A trajetória de Ronald Biggs é uma das mais
curiosas e controversas da história criminal do século XX. Sua vida mistura
audácia, fuga, fama internacional e um longo período de exílio — parte dele
vivido no Brasil — até seus últimos dias marcados pela fragilidade e pelo peso
do passado.
Nascido em 8 de agosto de 1929, em Londres, Biggs
teve uma juventude marcada por pequenos delitos. No entanto, foi em 1963 que
seu nome entraria definitivamente para a história, ao participar do famoso
Grande Roubo do Trem.
O plano foi executado com precisão: a quadrilha
interceptou um trem postal que transportava grandes quantias de dinheiro e
conseguiu roubar cerca de 2,6 milhões de libras — uma fortuna gigantesca para a
época. Apesar do sucesso inicial, a polícia britânica identificou rapidamente
os envolvidos, e Biggs foi capturado e condenado a 30 anos de prisão.

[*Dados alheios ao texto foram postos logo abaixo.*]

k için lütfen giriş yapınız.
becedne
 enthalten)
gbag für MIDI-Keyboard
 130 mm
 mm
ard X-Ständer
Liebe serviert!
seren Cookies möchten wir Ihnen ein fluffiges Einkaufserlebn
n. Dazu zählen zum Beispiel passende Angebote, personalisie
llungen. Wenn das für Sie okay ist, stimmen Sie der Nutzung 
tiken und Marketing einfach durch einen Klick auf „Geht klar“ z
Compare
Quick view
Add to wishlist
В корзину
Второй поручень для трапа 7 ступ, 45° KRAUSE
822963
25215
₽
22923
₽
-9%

Sua história, porém, estava longe de terminar. Em
1965, apenas dois anos após ser preso, Biggs protagonizou uma fuga espetacular
da prisão de Wandsworth, escalando o muro com o auxílio de uma escada
improvisada.
A partir daí, iniciou uma vida de fugitivo
internacional. Passou por diversos países, incluindo Espanha e Austrália, antes
de se estabelecer no Brasil — um destino que mudaria profundamente o rumo de
sua vida.
Ao chegar ao Brasil, nos anos 1970, Biggs encontrou
não apenas refúgio, mas também uma espécie de estabilidade inesperada. Na
época, a legislação brasileira dificultava a extradição de estrangeiros que tivessem
filhos brasileiros.
Foi exatamente isso que aconteceu: Biggs teve
um filho com uma brasileira, o que lhe garantiu permanecer no país por muitos
anos sem o risco imediato de ser enviado de volta ao Reino Unido.
Durante seu período no Brasil, Biggs levou uma vida
relativamente discreta, mas nunca totalmente anônima. Sua fama internacional o
acompanhava, e ele acabou se tornando uma figura quase folclórica.

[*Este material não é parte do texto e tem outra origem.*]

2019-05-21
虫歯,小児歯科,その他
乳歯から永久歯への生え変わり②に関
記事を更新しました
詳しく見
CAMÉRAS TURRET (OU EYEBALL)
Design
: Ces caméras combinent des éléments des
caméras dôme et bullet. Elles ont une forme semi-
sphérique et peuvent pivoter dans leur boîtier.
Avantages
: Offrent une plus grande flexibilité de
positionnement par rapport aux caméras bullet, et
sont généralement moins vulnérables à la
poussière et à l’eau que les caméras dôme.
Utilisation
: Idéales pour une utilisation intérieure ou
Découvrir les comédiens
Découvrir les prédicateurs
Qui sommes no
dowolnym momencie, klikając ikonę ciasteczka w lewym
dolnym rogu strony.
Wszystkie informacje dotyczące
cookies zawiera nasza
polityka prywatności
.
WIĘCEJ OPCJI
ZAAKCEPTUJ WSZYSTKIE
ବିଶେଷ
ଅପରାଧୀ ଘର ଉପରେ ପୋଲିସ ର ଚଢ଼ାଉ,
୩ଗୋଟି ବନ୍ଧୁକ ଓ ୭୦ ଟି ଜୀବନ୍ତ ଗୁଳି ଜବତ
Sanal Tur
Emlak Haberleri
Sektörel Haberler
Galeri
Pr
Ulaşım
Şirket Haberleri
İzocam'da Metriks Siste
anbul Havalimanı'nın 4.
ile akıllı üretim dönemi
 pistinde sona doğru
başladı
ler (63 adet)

Em certos momentos, explorou essa notoriedade,
participando de entrevistas, documentários e até de projetos musicais — como
sua colaboração com integrantes da banda Sex Pistols, um episódio que reforçou
sua imagem excêntrica e midiática.
Apesar de ter escapado da justiça por décadas, o
avanço da idade e o desgaste físico começaram a pesar. Nos anos 2000,
debilitado e enfrentando problemas de saúde, Biggs decidiu surpreender:
retornar voluntariamente ao Reino Unido.
Em 2001, ele se entregou às autoridades britânicas,
sendo novamente preso para cumprir parte de sua pena. Seus últimos anos foram
marcados por sucessivas internações e um estado de saúde cada vez mais frágil.
Em 2009, recebeu liberdade por razões humanitárias,
já bastante debilitado. Ronald Biggs faleceu em 18 de dezembro de 2013, aos 84
anos, encerrando uma vida que transitou entre o crime, a fuga e uma inesperada
notoriedade global.
Sua história permanece como um retrato complexo de
um homem que, embora tenha cometido crimes graves, conseguiu capturar a
imaginação pública. Para muitos, ele foi um símbolo de ousadia; para outros, um
criminoso que escapou por tempo demais.
Entre controvérsias e curiosidade, Ronald Biggs
segue sendo uma figura que desafia julgamentos simples — alguém cuja vida
parece, em muitos momentos, saída de um roteiro de cinema, mas que foi, de
fato, vivida em toda a sua intensidade.